I Skip Open Source Apps When I See This on Their Website

I Skip Open Source Apps When I See This on Their Website

I spend a lot of time looking at open source projects, for work and for fun. One of the things I’ll look at first is what kind of support and social links they have. I’ve learned to quickly tell, just by glancing at those icons, if the project is user-friendly and trustworthy.

A Lone Discord Icon Is a Bad Omen

I won’t call any out, but I often come across open source software whose websites and repository read-me files will direct me for support to one horrifying place: Discord.

To be clear, I think Discord is great. I use it every day to keep up with friends, chat about niche interests, and voice chat while gaming. What I don’t like using Discord for is solving software problems. I loathe having to join a server and verify myself, then sort through countless channels to find the one where I won’t get yelled at with “wrong channel” messages. Then when I find the right channel to ask my question, it often gets ignored or pushed up the chat timeline by other confused people making their own pleas for help.

Of course, if I want to avoid talking to people, I should be able to find out if someone else has had the same issue as me. Sometimes there’s a FAQ, if my issue is too obscure, I’m left to Discord’s awful search bar. I mostly get irrelevant results, and sometimes there are results I know exist but for some reason simply don’t appear—to name a couple of issues. It’s a nightmare compared to the search experience on a platform like StackOverflow, or even Google for that matter.

Discord public community servers.
Hannah Stryker / How-To Geek

My experience isn’t even that bad, though, when you compare it with people who aren’t regular Discord inhabitants. Many, many people do not have Discord, and they get utterly confused if I start talking to them about servers and channels. Expecting those people to “just get Discord” in order to troubleshoot software is a huge ask. It’s the antithesis of openness to require those people to create an account on a closed-source platform so they can enter a walled garden of information.

That’s to say nothing of problems like spammers and scammers running rampant, and the mitigation tools like ID verification and slow mode that just annoy everyone. Discord can be a veritable hellhole when all you want is to figure out why an app won’t launch.

I could go on, but my main point is that Discord is at odds with open source philosophy. If a developer positions themselves as a champion of open source, locking support inside a proprietary app that hides helpful information and treats newcomers with hostility raises serious questions for me about how genuine they are.

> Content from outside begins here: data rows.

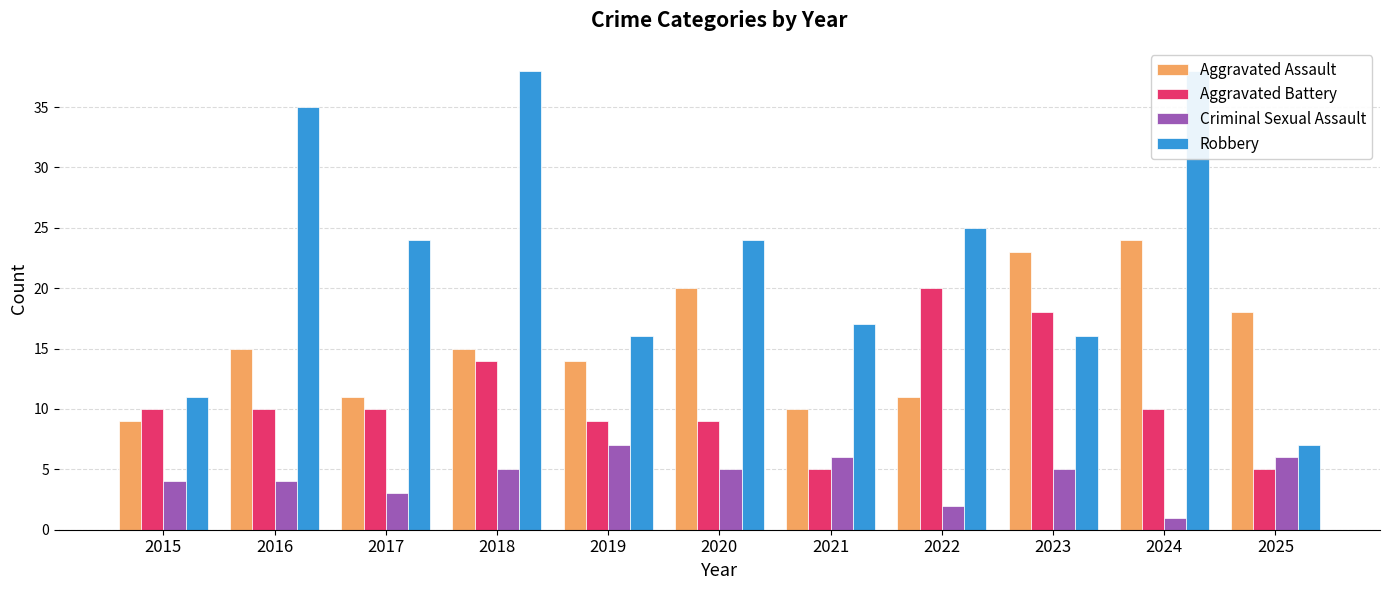

What is the spread (max minus min) of values at 2021?

12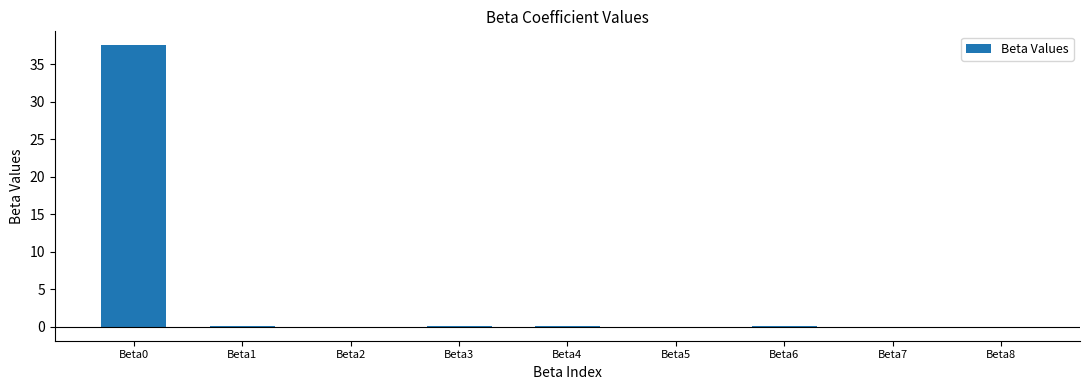

What is the sum of all values?

37.6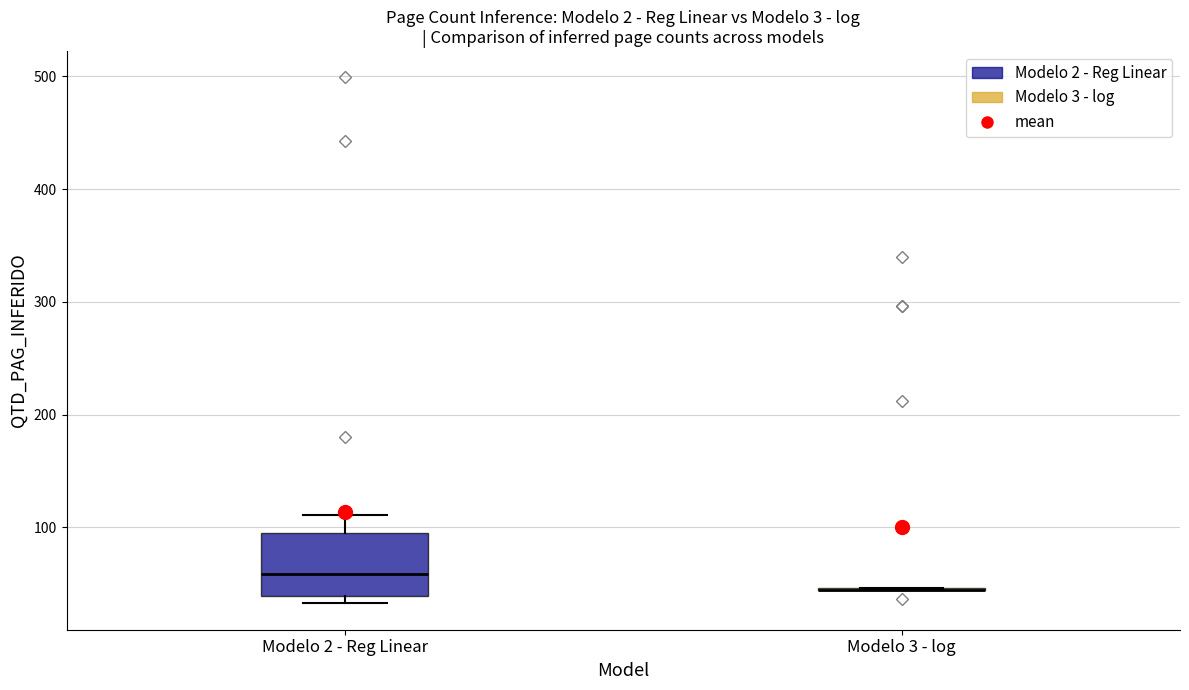

Which box is the tallest, from its lower edge to its upper edge?

Modelo 2 - Reg Linear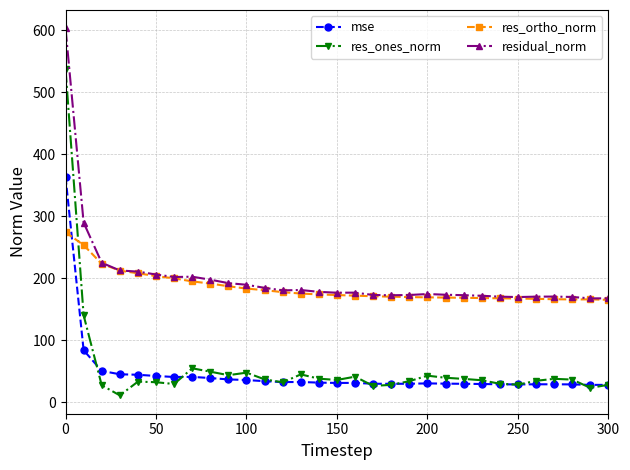

True or false: res_ortho_norm and res_ones_norm intersect in this chart.

True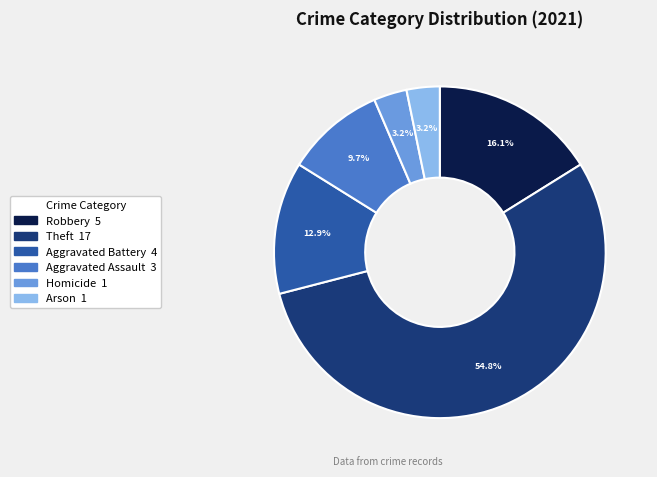

How many segments does this pie chart have?

6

Linking to X for Announcements Makes Me Cringe

A person using a laptop on the 'X' login screen with the username highlighted.
Lucas Gouveia / How-To Geek | insta_photos / Shutterstock

Another common red flag I see on open source projects is that they rely on X (formerly Twitter) exclusively for announcements, updates, and other “public” communications. The state of openness and accessibility on X is utterly abysmal.

First of all, you need an X account to even look at a project’s X timeline, or to read complete threads. Everyone, including me, who doesn’t care or maybe even knows how to make an X account is immediately excluded from hearing from the project.

You’re also completely blocked from subscribing via RSS, one of the oldest ways of following feeds

Yes, there are niche third party tools that will let you get around X’s limited accessibility. Many of those solutions have either died or become severely restricted after X’s API access was blown up. Some are still reasonably useful but require paid subscriptions. I shouldn’t have to go through all of that just to stay up to date on a project billing itself as “open.”

Developers, Please Use Actually Open Platforms

If you’re a basic open source project, you’re probably using GitHub. While GitHub itself is not technically open source, it at least gives every repo a built-in wiki, and that’s a great place to start. Unlike Discord, anyone can see a GitHub repo’s wiki. I also vastly prefer a Discourse forum over Discord.

For announcements, Mastodon is a far better platform. Anyone can review a Mastodon’s account entire timeline, with or without an account, and view it in the app or browser they prefer. Even better, you can easily subscribe to a Mastodon account via RSS. These things are also generally possible on Bluesky, but I’ve already said why I don’t trust Bluesky to stay good.

Related

GitHub is the Best Place for Free and Open Source Software

GitHub contains almost every kind of software, completely for free. But navigating it is tough, so where do you start?

Yes, it’s harder to build up a follower count on Mastodon than on X. We’re talking about software support, though, not influencer growth hacks. Letting people access your announcements without requiring them to join X or officially follow you is far more in line with open source philosophy.

I’m sure there are other solutions out there for developers who want to get the word out about their projects, so take a look around. You’re not going to get the word out via Discord and X, and if you try, I’m going to move on to other software.